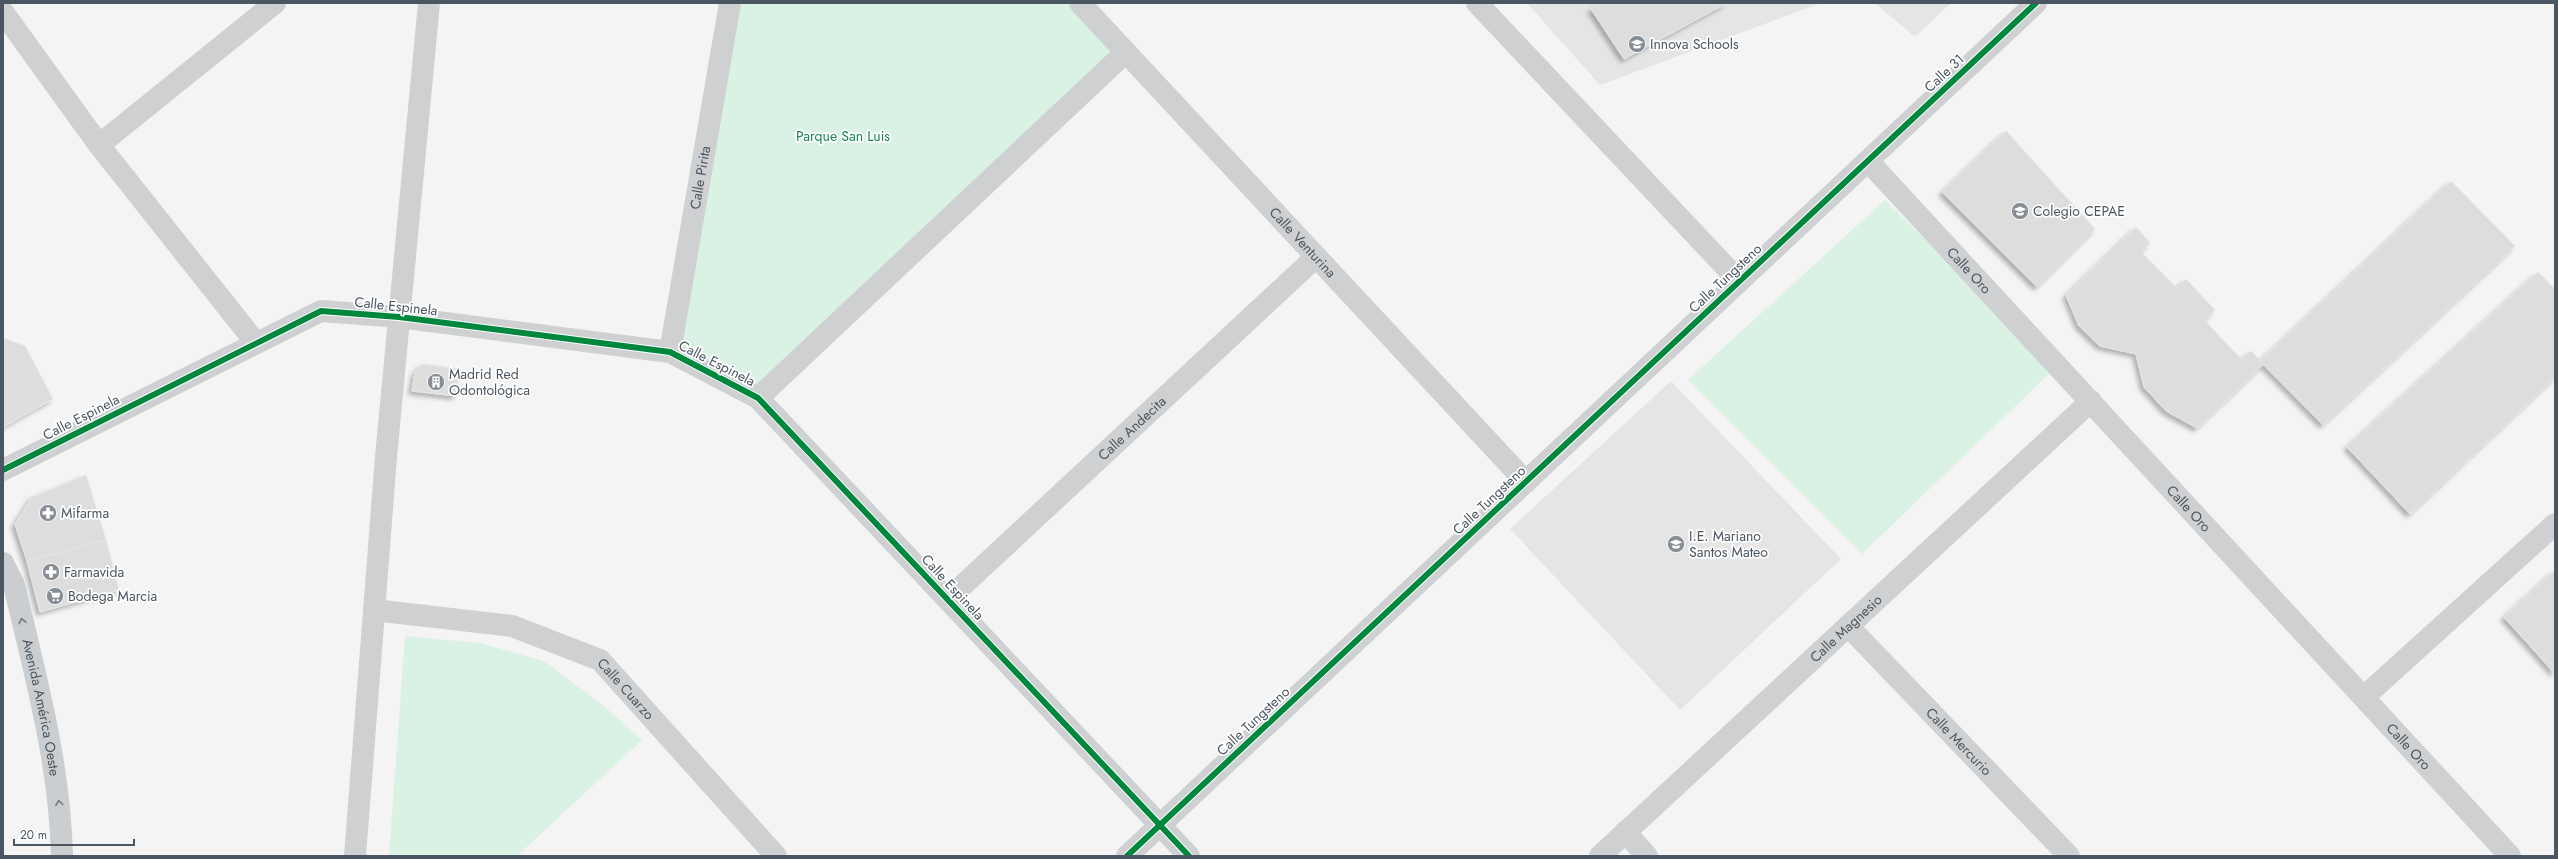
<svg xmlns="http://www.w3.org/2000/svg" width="2558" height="859" font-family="Jost,sans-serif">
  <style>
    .education { fill: #e6e5e6 }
    .green { fill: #d9f2e3 }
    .building { fill: #ddddde; stroke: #e5e6e7; filter: url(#shadow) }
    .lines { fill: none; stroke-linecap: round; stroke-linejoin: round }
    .minor { stroke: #ced0d2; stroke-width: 22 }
    .primary { stroke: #caced1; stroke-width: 22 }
    .cycleway-casing { stroke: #fff; stroke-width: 8 }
    .cycleway { stroke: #00873e; stroke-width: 6 }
    .oneway { stroke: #707a83 }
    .labels { text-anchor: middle; stroke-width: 3.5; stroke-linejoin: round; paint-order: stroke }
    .poi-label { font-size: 14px; fill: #4a5661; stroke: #fff; text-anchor: start }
    .street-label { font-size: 14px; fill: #4a5661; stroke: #fff }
    .park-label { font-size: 14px; fill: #17864f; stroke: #fff }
  </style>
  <defs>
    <filter id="shadow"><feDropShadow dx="-3.5" dy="3.5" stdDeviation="2" flood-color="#0004"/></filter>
  </defs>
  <rect width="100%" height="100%" fill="#f4f4f4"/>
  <!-- education -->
  <g class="education">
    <polygon points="1527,3 1821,3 1600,85"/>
    <polygon points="1875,3 1951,3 1915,37"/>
    <polygon points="1671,381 1841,559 1680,710 1510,529"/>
  </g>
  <!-- green -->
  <g class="green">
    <polygon points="730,3 1080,3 1126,52 758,398 670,352"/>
    <polygon points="1885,200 2056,367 1862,554 1688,380"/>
    <polygon points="405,636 479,643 544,661 605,707 642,740 517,856 389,856"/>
  </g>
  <!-- building -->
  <g class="building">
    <polygon points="1602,3 1727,3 1624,59 1591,9"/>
    <polygon points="2006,131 2095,229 2037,287 1942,192"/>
    <polygon points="2451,181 2515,246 2323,425 2260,361"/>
    <polygon points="2136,227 2150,243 2141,252 2177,288 2186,279 2215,310 2205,321 2241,359 2251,351 2264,364 2197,428 2166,411 2144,387 2136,354 2100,346 2079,326 2066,295"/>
    <polygon points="2538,272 2555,289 2555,377 2410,514 2347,447"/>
    <polygon points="3,338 25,346 53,399 3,427"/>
    <polygon points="422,364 460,369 456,396 412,391 415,373"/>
    <polygon points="86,475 106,540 27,561 15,524 32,497"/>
    <polygon points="106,540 119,590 40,612 27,561"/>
    <polygon points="2555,570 2555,674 2504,617"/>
  </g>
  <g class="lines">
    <!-- minor -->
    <g class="minor">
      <path id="s1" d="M1080 3 1526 482"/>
      <polyline points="1477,3 1739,281"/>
      <polyline points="3,12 99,145 256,343"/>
      <polyline points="99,145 275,3"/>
      <path id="s2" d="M1868 161 2510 856"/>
      <path id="s3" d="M670 352 730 3"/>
      <polyline points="758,398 1126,52"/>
      <polyline points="3,470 321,311 399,317 670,352 758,398 1189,856"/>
      <path id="s4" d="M948 599 1316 257"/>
      <path id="s5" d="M374 610 512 626 600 660 776 856"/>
      <path id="s6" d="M1848 626 2069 856"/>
      <polyline points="2364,697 2555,524"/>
      <polyline points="1625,832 1647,856"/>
      <polyline points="355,856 386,457 429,3"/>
      <polyline points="1127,856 2036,3"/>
      <path id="s7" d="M1600 856 2091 401"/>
    </g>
    <!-- primary -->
    <path class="primary" id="s8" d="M3 563 14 585C35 674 60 764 62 856"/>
    <defs>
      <g id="cycleway">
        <polyline points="3,470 321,311 399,317 670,352 758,398 1189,856"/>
        <polyline points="1127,856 2036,3"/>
      </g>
    </defs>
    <!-- cycleway casing -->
    <use href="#cycleway" class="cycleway-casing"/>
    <!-- cycleway -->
    <use href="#cycleway" class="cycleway"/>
  </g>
  <!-- one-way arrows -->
  <defs><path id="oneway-chevron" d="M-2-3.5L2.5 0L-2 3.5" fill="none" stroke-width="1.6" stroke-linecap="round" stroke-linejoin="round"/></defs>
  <g class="oneway">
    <use href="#oneway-chevron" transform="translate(22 621) rotate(-103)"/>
    <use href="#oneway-chevron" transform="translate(59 803) rotate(-98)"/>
  </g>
  <!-- icons -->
  <defs>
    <symbol id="school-disc" viewBox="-11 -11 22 22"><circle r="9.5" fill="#868d94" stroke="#fff"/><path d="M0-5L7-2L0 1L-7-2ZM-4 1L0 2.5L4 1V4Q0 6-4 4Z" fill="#fff"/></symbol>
    <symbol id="building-disc" viewBox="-11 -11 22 22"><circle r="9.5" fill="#868d94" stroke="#fff"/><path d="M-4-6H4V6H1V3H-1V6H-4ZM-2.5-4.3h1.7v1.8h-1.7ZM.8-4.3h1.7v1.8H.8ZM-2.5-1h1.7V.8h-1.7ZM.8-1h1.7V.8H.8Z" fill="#fff"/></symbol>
    <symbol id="pharmacy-disc" viewBox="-11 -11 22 22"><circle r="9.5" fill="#868d94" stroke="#fff"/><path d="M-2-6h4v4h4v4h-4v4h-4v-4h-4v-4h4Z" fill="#fff"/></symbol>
    <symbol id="supermarket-disc" viewBox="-11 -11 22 22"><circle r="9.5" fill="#868d94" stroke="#fff"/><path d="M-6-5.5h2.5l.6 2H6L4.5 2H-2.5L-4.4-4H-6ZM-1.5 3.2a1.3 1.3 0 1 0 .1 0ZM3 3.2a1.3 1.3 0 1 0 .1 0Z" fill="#fff"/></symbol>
  </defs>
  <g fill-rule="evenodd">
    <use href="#school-disc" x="1627" y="34" width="20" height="20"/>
    <use href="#school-disc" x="2010" y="201" width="20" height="20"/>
    <use href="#building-disc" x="426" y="372" width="20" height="20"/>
    <use href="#pharmacy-disc" x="38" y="503" width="20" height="20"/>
    <use href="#school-disc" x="1666" y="534" width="20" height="20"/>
    <use href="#pharmacy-disc" x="41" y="562" width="20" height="20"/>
    <use href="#supermarket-disc" x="45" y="586" width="20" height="20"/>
  </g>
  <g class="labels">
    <!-- poi labels -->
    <g class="poi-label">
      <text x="1650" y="49">Innova Schools</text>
      <text x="2033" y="216">Colegio CEPAE</text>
      <text x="449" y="379">Madrid Red<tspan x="449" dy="16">Odontológica</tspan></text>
      <text x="61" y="518">Mifarma</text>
      <text x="1689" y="541">I.E. Mariano<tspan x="1689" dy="16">Santos Mateo</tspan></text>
      <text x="64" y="577">Farmavida</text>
      <text x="68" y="601">Bodega Marcia</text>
    </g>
    <!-- street labels -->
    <g class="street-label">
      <text transform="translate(1944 73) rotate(-43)" y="5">Calle 31</text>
      <text dy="5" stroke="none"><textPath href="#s3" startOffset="177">Calle Pirita</textPath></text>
      <text dy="5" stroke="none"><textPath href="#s1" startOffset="327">Calle Venturina</textPath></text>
      <text dy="5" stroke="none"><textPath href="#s2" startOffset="149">Calle Oro</textPath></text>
      <text transform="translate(1725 278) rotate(-43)" y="5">Calle Tungsteno</text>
      <text transform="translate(396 306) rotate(6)" y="5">Calle Espinela</text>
      <text transform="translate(717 363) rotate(27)" y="5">Calle Espinela</text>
      <text transform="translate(81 417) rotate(-27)" y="5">Calle Espinela</text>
      <text dy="5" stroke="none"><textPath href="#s4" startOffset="251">Calle Andecita</textPath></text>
      <text transform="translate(1489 500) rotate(-43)" y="5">Calle Tungsteno</text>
      <text dy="5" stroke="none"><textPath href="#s2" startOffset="473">Calle Oro</textPath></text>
      <text transform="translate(953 587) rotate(47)" y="5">Calle Espinela</text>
      <text dy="5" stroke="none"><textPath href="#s7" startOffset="335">Calle Magnesio</textPath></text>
      <text dy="5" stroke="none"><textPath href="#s5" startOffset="272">Calle Cuarzo</textPath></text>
      <text dy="5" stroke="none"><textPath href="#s8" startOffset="150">Avenida América Oeste</textPath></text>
      <text transform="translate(1253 721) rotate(-43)" y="5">Calle Tungsteno</text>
      <text dy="5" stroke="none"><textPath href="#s6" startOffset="160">Calle Mercurio</textPath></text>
      <text dy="5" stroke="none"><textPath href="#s2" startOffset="797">Calle Oro</textPath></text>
    </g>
    <!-- park labels -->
    <g class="park-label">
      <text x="843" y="141">Parque San Luis</text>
    </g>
  </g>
  <!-- border -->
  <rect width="2558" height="859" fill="none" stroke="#4a5661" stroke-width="8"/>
  <!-- scale -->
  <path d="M14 839v6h120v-6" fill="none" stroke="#4a5661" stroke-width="2"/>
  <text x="20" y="839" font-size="12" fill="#4a5661" stroke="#ffffff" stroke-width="3" paint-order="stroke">20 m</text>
</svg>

+ + + + +

The task » Each line of the material above either contains the word "lines" or does not; state how many do, and nothing else.

Response to the task » 2